Some influential papers from the history of Medical Hypotheses
I believe that a journal editor should be ‘agnostic’ about the truth of the papers he publishes, since truth in science is not something that editors ought to guess, but should only be determined after publication by evaluation and testing within the wider scientific community.
There is, at present, no objective method of evaluating a journal's relative or unique influence either quantitatively or qualitatively. To do this would require a great investment of intelligence, time and resources.
After all, papers published in very high impact journals like Nature, Science and PNAS would - if rejected from one of these - almost-certainly have been published in another of these, or elsewhere in a specialist journal with similar impact; and if this had happened the same paper may well have had identical impact.
What is hard to get-at is the _distinctive_ contribution of a _specific_ journal. At present, the best avaiable method may be biographical: asking scientists their opinion about the importance of particular papers in particular journals: http://medicalhypotheses.blogspot.com/2010/02/medical-hypotheses-authors-letters-of.html
However the crude influence of publications can sometimes be estimated using citation analysis – this looks at the number of times a paper has been listed in the reference section by other scientists.
Citations build-up over several years, so that citation analysis is more reliable for older papers. But citations tend to reward mainstream 'methodological' papers - it is hard to estimate the importance of 'ideas' papers such as hypotheses and theories, especially as scientists do not feel obliged to cite the sources of their ideas even if they can remember them (whereas, by contrast, scientists must cite the source of any empirical data on which their own research depends).
Bearing in mind these methods and caveats, I have compiled a short list of some of the papers from Medical Hypotheses which seem to have been most influential.
There were just two editors of Medical Hypotheses in its 35 year history
1975-2003 – David L Horrobin as Editor
In the early days of Medical Hypotheses many of the papers reflected the first Editor’s interest in nutritional topics; and Medical Hypotheses published many ideas that helped launch some of today’s mainstream ideas about diet, such as the benefits of supplementation with ‘omega’ fatty acids and antioxidants.
In 1985 AJ Verlangieri and others outlined the now widely-accepted idea that eating plenty of fruit and vegetables helps prevent heart disease in a widely quoted paper: “Fruit and vegetable consumption and cardiovascular mortality”.

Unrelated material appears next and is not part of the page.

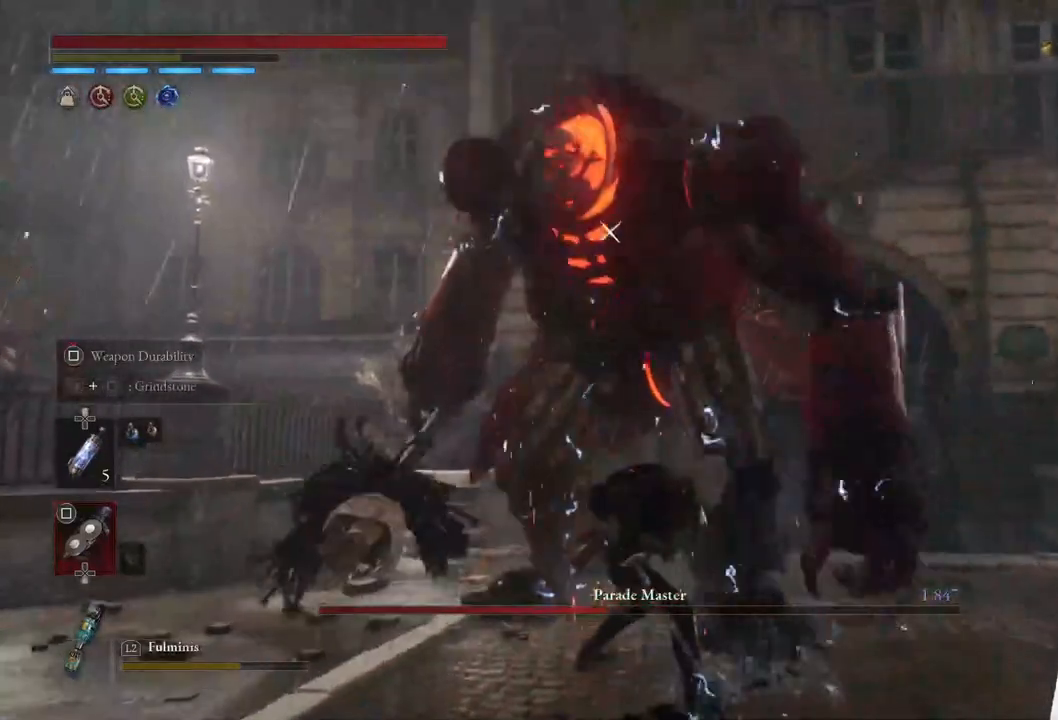
{"buttons": [], "left_stick": "down", "right_stick": "center", "events": [[217, "left_stick", "down"]]}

Through the 1980s in Medical Hypotheses, freelance US scientist Mark F McCarty was publishing many of the early and influential papers about the importance of antioxidants in the diet, and their possible role in preventing disease. Over some three decades McCarty has published more papers in Medical Hypotheses than anyone else, and together these papers have been cited thousands of times in the scientific literature.
In 1987 the Medical Hypotheses founding editor David Horrobin published a frequently-referenced paper on the ‘omega-3’ type of essential fatty acid, which so many people now use as dietary supplements: “Low prevalences of coronary heart disease (CHD), psoriasis, asthma and rheumatoid arthritis in Eskimos: Are they caused by high dietary intake of eicosapentaenoic acid (EPA), a genetic variation of essential fatty acid (EFA) metabolism or a combination of both?”
In 1985, Clouston and Kerr published in Medical Hypotheses an influential paper called “Apoptosis, lymphocytotoxicity and the containment of viral infections”. This first described the now widely accepted idea that viruses may be fought by inducing suicide in virus-infected cells.
The most widely cited paper in Medical Hypotheses was published in 1991: The macrophage theory of depression by RS Smith. This is a key paper which argues that immune system chemicals may be a major cause of depression, and has been cited 242 times according to Google Scholar.
2004-2010 Bruce G Charlton as Editor
Here are some recent papers under my editorship which have already had an impact:
In 2005, Lola Cuddy and Jackie Duffin of Queens University Canada published an influential paper in Medical Hypotheses based on an elderly lady with several Alzheimer’s disease who still retained the ability to recognize music. They theorized that this might provide useful information on the nature of brain damage in Alzheimer’s, and suggested that dementia sufferers might benefit from a more musical environment. This paper was awarded the David Horrobin Prize for 2005 for the paper in Medical Hypotheses which best exemplified the intentions of the founding editor – the famous Cambridge transplant surgeon Sir Roy Calne was judge.
In “A tale of two cannabinoids” by E Russo & GW Guy from 2006, the authors presented the rationale for using a combination of marijuana products tetrahydrocannabinol (THC) and cannabidiol (CBD) as useful painkilling drugs and for the treatment of several other medical conditions. This idea has since been widely discussed in the scientific literature.
In 2005 Eric Altschuler published a letter in Medical Hypotheses outlining his idea that survivors of the 1918 flu epidemic might even now retain immunity to the old virus. A few 1918 flu survivors were found who still had antibodies, and cells from these people were cloned to create an antiserum that protected experimental mice against the flu virus. The work was eventually published in Nature and received wide coverage in the media.